There is an interesting article on crowd sourcing patents titled, "Obama advisers want to “crowdsource” patents, call again for new law" at arstechnica.
As the article by Joe Mullin - Feb 20 2014, 5:37pm EST starts off:
"In June, President Barack Obama called for action against patent trolls. Today the White House held a short conference updating what has happened in the arena of patent policy since then and announced new initiatives going forward—including one to "crowdsource" the review of patents.
"I don't think we felt like we had a choice but to take action on the issue of patent trolls," said Obama economic adviser Gene Sperling at today's event. "What we were seeing wasn't a trend upward [in patent threats], it was a hockey stick."
Patent trolls are killing innovation and the Obama administration needs to take serious action. Personally, I would like to see that there would be NO patents for software because of the patent trolls are getting patents for absolutely obvious and non-innovative ideas. These patent trolls are not creating any value, they are just trying to be the "mafia of the Internet". They serve no useful purpose and only add tremendous cost to the equation.
Mr.

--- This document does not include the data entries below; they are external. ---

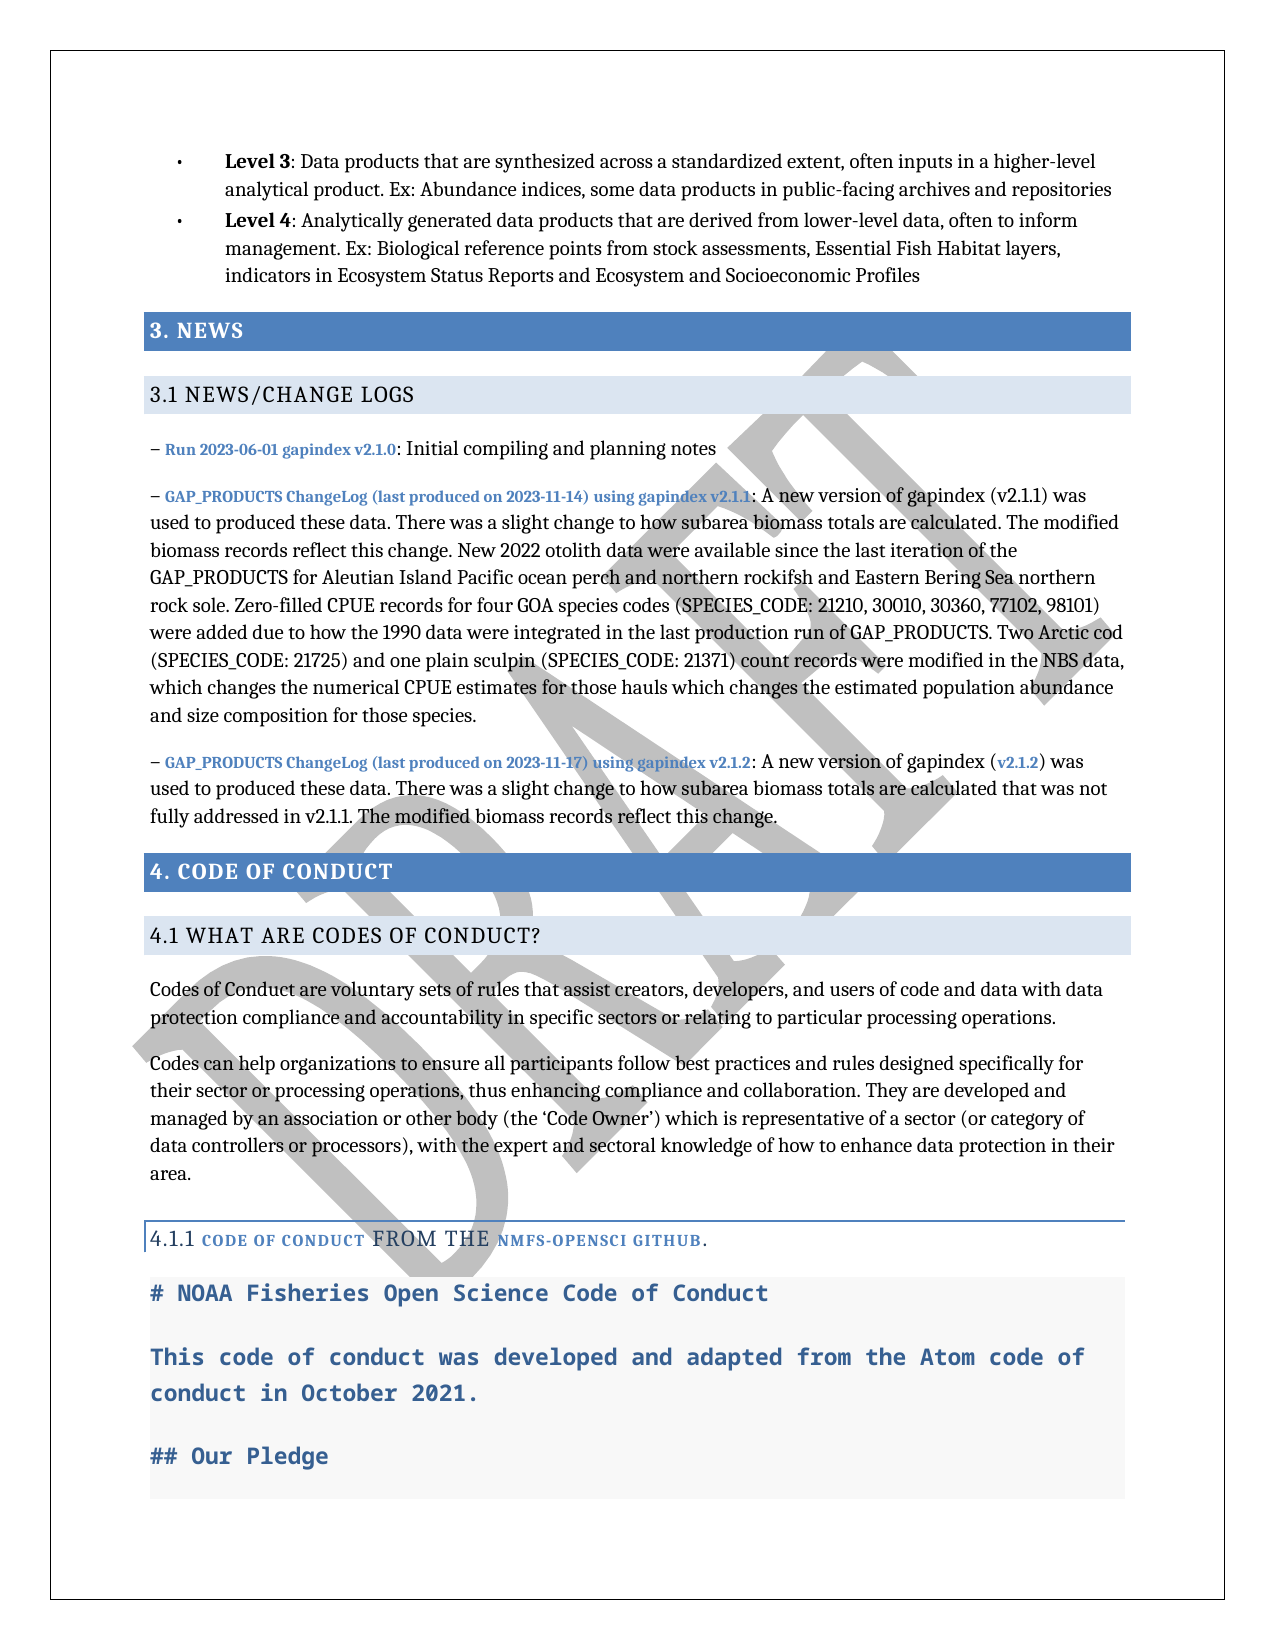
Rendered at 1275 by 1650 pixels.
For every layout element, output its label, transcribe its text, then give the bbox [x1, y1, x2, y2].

subtitle 4.1.1 Code of Conduct from the nmfs-opensci GitHub. [146, 1222, 1125, 1252]
text Codes can help organizations to ensure all participants follow best practices and rules designed specifically for their sector or processing operations, thus enhancing compliance and collaboration. They are developed and managed by an association or other body (the ‘Code Owner’) which is representative of a sector (or category of data controllers or processors), with the expert and sectoral knowledge of how to enhance data protection in their area. [150, 1052, 1125, 1186]
list Level 4: Analytically generated data products that are derived from lower-level data, often to inform management. Ex: Biological reference points from stock assessments, Essential Fish Habitat layers, indicators in Ecosystem Status Reports and Ecosystem and Socioeconomic Profiles [175, 209, 1125, 288]
subtitle 3. News [150, 318, 1125, 345]
text – Run 2023-06-01 gapindex v2.1.0: Initial compiling and planning notes [150, 437, 1125, 461]
subtitle 4. Code of Conduct [150, 859, 1125, 886]
list Level 3: Data products that are synthesized across a standardized extent, often inputs in a higher-level analytical product. Ex: Abundance indices, some data products in public-facing archives and repositories [175, 150, 1125, 201]
text – GAP_PRODUCTS ChangeLog (last produced on 2023-11-14) using gapindex v2.1.1: A new version of gapindex (v2.1.1) was used to produced these data. There was a slight change to how subarea biomass totals are calculated. The modified biomass records reflect this change. New 2022 otolith data were available since the last iteration of the GAP_PRODUCTS for Aleutian Island Pacific ocean perch and northern rockifsh and Eastern Bering Sea northern rock sole. Zero-filled CPUE records for four GOA species codes (SPECIES_CODE: 21210, 30010, 30360, 77102, 98101) were added due to how the 1990 data were integrated in the last production run of GAP_PRODUCTS. Two Arctic cod (SPECIES_CODE: 21725) and one plain sculpin (SPECIES_CODE: 21371) count records were modified in the NBS data, which changes the numerical CPUE estimates for those hauls which changes the estimated population abundance and size composition for those species. [150, 483, 1125, 727]
subtitle 4.1 What are Codes of Conduct? [150, 923, 1125, 949]
text Codes of Conduct are voluntary sets of rules that assist creators, developers, and users of code and data with data protection compliance and accountability in specific sectors or relating to particular processing operations. [150, 978, 1125, 1029]
subtitle 3.1 News/change logs [150, 382, 1125, 408]
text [150, 1277, 1125, 1499]
text – GAP_PRODUCTS ChangeLog (last produced on 2023-11-17) using gapindex v2.1.2: A new version of gapindex (v2.1.2) was used to produced these data. There was a slight change to how subarea biomass totals are calculated that was not fully addressed in v2.1.1. The modified biomass records reflect this change. [150, 749, 1125, 828]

Mullin brings out one of the fundamental problems:
We will have to see if Obama follows through on this....
"Unless the crowd-sourcing initiatives were to put major new burdens on applicants—which would be resisted—the fundamentals of patent examination aren't going to change. Patent examiners get an average of eighteen hours to review a patent. Most importantly, examiners effectively can't say "no" to applicants. They can reject a particular application, but there's no limit to the number of amendments and re-drafts an applicant can submit."